## INFORMATION GIVEN
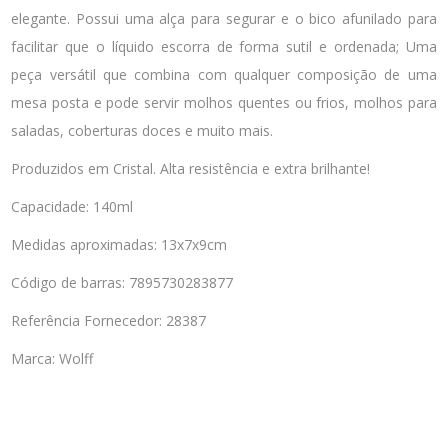
elegante. Possui uma alça para segurar e o bico afunilado para
facilitar que o líquido escorra de forma sutil e ordenada; Uma
peça versátil que combina com qualquer composição de uma
mesa posta e pode servir molhos quentes ou frios, molhos para
saladas, coberturas doces e muito mais.
Produzidos em Cristal. Alta resistência e extra brilhante!
Capacidade: 140ml
Medidas aproximadas: 13x7x9cm
Código de barras: 7895730283877
Referência Fornecedor: 28387
Marca: Wolff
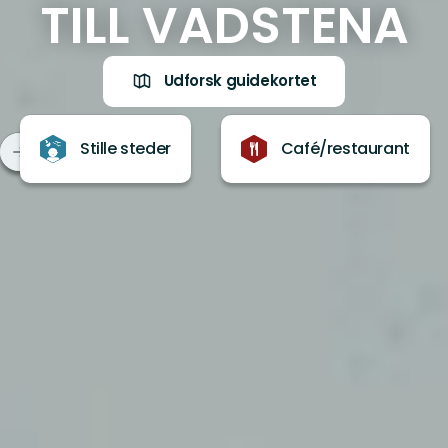
TILL VADSTENA
Udforsk guidekortet
Stille steder
Café/restaurant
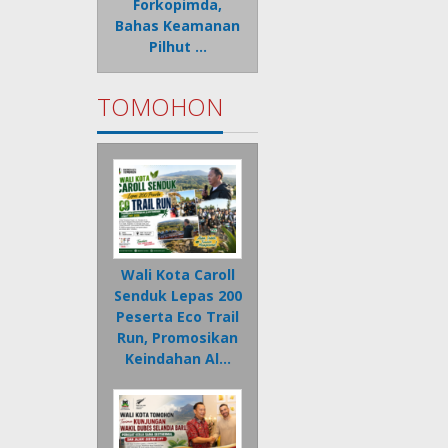
Forkopimda,
Bahas Keamanan
Pilhut …
TOMOHON
Wali Kota Caroll
Senduk Lepas 200
Peserta Eco Trail
Run, Promosikan
Keindahan Al…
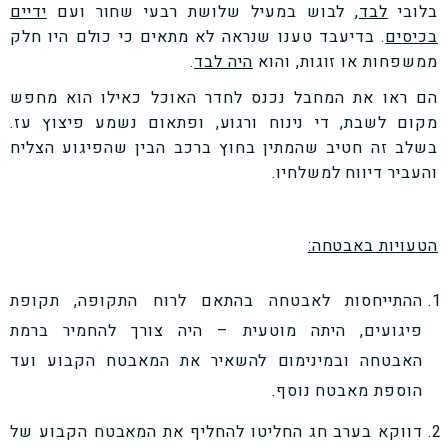
בלובי
לבד,
לבוש במעיל שלושת רבעי שחור ועם
ידיים
בכיסים
. בדיעבד טענו שנראה לא מתאים כי כולם היו חלק
ממשפחות או זוגות, והוא
היה לבד
.
הם ראו את המחבל נכנס לחדר האוכל כאילו הוא מחפש
מקום לשבת, די נינוח ורגוע, ופתאום נשמע פיצוץ עז.
בשלב זה חטיב שהמתין בחוץ ברכב הבין שהפיגוע הצליח
והעביר דיווח למשלחיו.
הטעויות באבטחה:
ההתייחסות לאבטחה בהתאם לרוח התקופה, תקופת
פיגועים, היתה מוטעית – היה צורך להחמיר ברמת
האבטחה ובמינימום להשאיר את המאבטח הקבוע ועד
הוספת מאבטח נוסף.
דווקא בערב חג החליטו להחליף את המאבטח הקבוע של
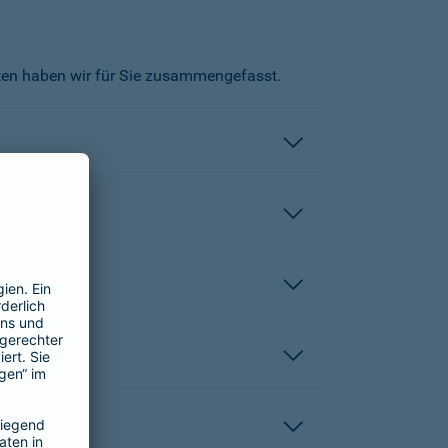
kten haben wir für Sie zusammengefasst.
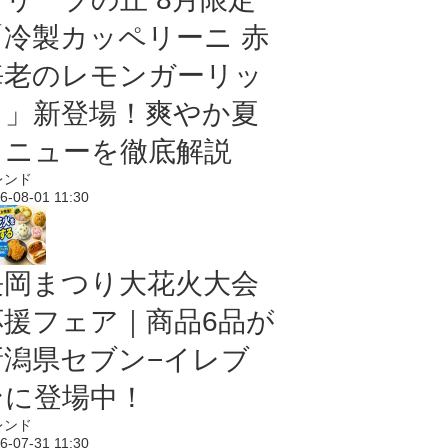
「冷製カッペリーニ 赤
海老のレモンガーリッ
ク」新登場！爽やか夏
メニューを徹底解説
レンド
6-08-01 11:30
長岡まつり大花火大会
応援フェア｜商品6品が
新潟県セブン−イレブ
ンに登場中！
レンド
6-07-31 11:30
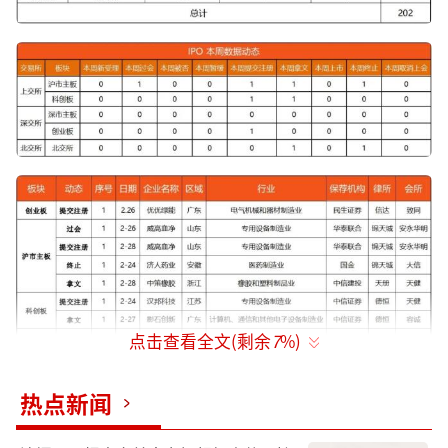
点击查看全文(剩余
7
%)
（责任编辑：zx0600）
热点新闻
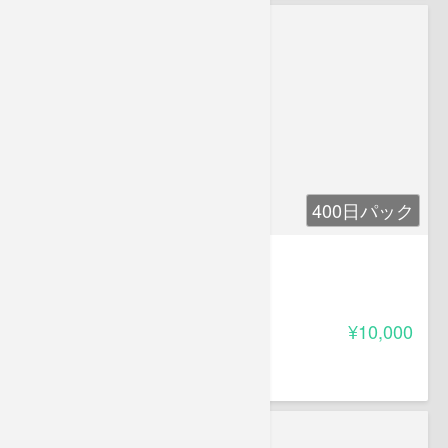
400日パック
第6章 商法・会社法
-
受講料
¥10,000
葛原 久美
株式会社ベリース代表取締役。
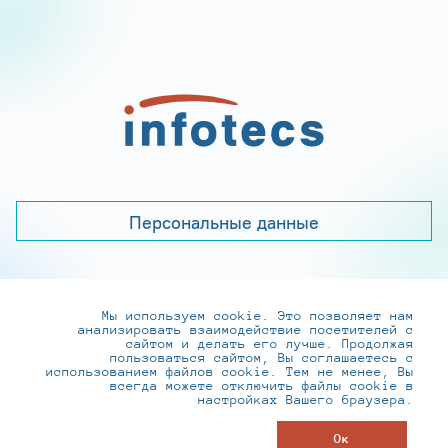
Персональные данные
Мы используем cookie. Это позволяет нам
+7 (495) 737-6192, 8-800-250-0-260
анализировать взаимодействие посетителей с
practice@infotecs.ru
,
hr@infotecs.ru
сайтом и делать его лучше. Продолжая
пользоваться сайтом, Вы соглашаетесь с
127273, г. Москва, Отрадная ул., 2Б строение 1
использованием файлов cookie. Тем не менее, Вы
всегда можете отключить файлы cookie в
настройках Вашего браузера.
© ИнфоТеКС 2020-2026
Ок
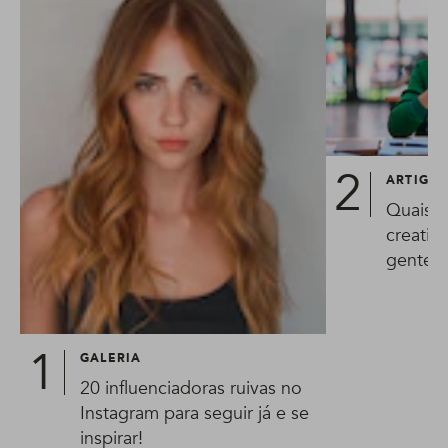
ARTIGO
Quais o
creatin
gente t
GALERIA
20 influenciadoras ruivas no
Instagram para seguir já e se
inspirar!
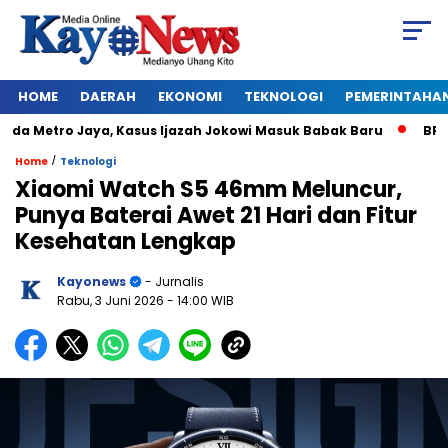
HOME
DAERAH
EKONOMI
TEKNOLOGI
PEMERINTAHA
a Metro Jaya, Kasus Ijazah Jokowi Masuk Babak Baru
BREAKIN
/
Home
Teknologi
Xiaomi Watch S5 46mm Meluncur,
Punya Baterai Awet 21 Hari dan Fitur
Kesehatan Lengkap
Kayonews
- Jurnalis
Rabu, 3 Juni 2026
- 14:00 WIB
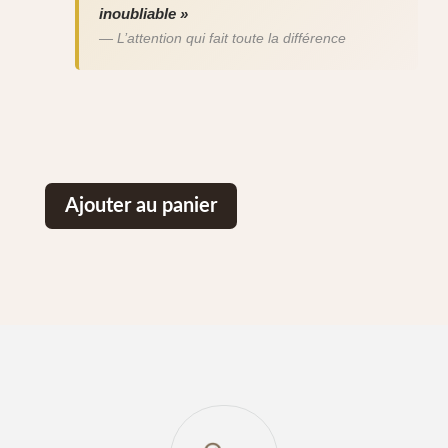
inoubliable »
— L’attention qui fait toute la différence
Ajouter au panier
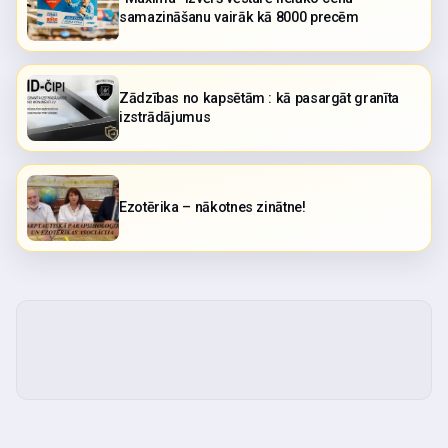
samazināšanu vairāk kā 8000 precēm
Zādzības no kapsētām : kā pasargāt granīta
izstrādājumus
Ezotērika – nākotnes zinātne!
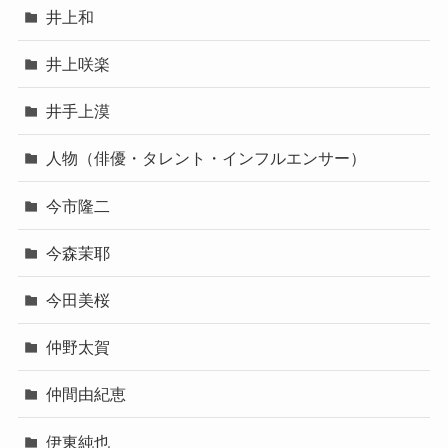
井上和
井上咲楽
井手上漠
人物（俳優・タレント・インフルエンサー）
今市隆二
今森茉耶
今田美桜
仲野太賀
仲間由紀恵
伊東純也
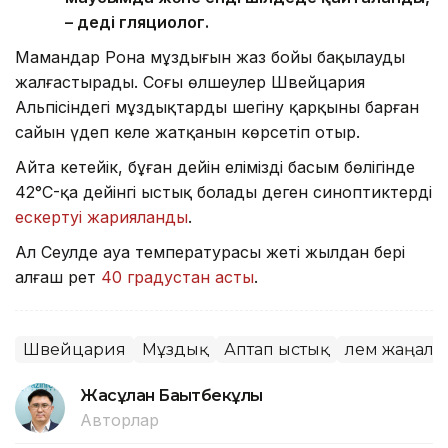
– деді гляциолог.
Мамандар Рона мұздығын жаз бойы бақылауды
жалғастырады. Соңғы өлшеулер Швейцария
Альпісіндегі мұздықтардың шегіну қарқыны барған
сайын үдеп келе жатқанын көрсетіп отыр.
Айта кетейік, бұған дейін еліміздің басым бөлігінде
42°C-қа дейінгі ыстық болады деген синоптиктердің
ескертуі жарияланды
.
Ал Сеулде ауа температурасы жеті жылдан бері
алғаш рет
40 градустан асты
.
Швейцария
Мұздық
Аптап ыстық
Әлем жаңал
Жасұлан Бақытбекұлы
Авторлар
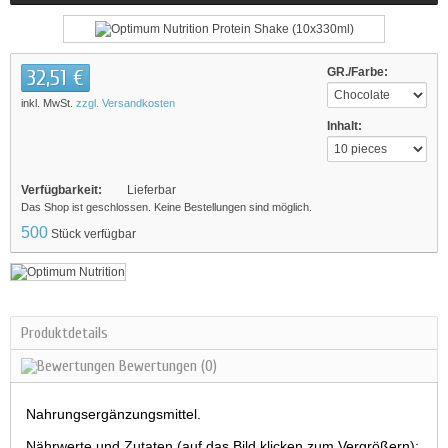
32,51 €
GR./Farbe:
inkl. MwSt.
zzgl. Versandkosten
Inhalt:
Verfügbarkeit:
Lieferbar
Das Shop ist geschlossen. Keine Bestellungen sind möglich.
500
Stück verfügbar
Produktdetails
Bewertungen
(0)
Nahrungsergänzungsmittel.
Nährwerte und Zutaten (auf das Bild klicken zum Vergrößern):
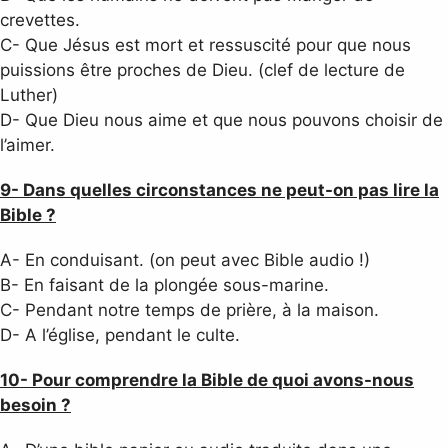
crevettes.
C- Que Jésus est mort et ressuscité pour que nous
puissions être proches de Dieu. (clef de lecture de
Luther)
D- Que Dieu nous aime et que nous pouvons choisir de
l’aimer.
9- Dans quelles circonstances ne peut-on pas lire la
Bible ?
A- En conduisant. (on peut avec Bible audio !)
B- En faisant de la plongée sous-marine.
C- Pendant notre temps de prière, à la maison.
D- A l’église, pendant le culte.
10- Pour comprendre la Bible de quoi avons-nous
besoin ?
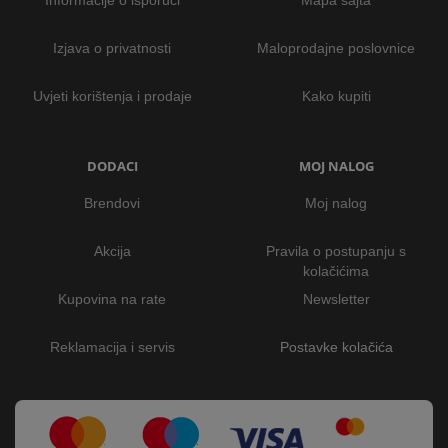
Informacije o isporuci
Mapa sajta
Izjava o privatnosti
Maloprodajne poslovnice
Uvjeti korištenja i prodaje
Kako kupiti
DODACI
MOJ NALOG
Brendovi
Moj nalog
Akcija
Pravila o postupanju s
kolačićima
Kupovina na rate
Newsletter
Reklamacija i servis
Postavke kolačića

## EXERCISE PROMPT
Gather each line of the listing above in which the word "nous" appears.

## ANSWER SPACE
C- Que Jésus est mort et ressuscité pour que nous
D- Que Dieu nous aime et que nous pouvons choisir de
10- Pour comprendre la Bible de quoi avons-nous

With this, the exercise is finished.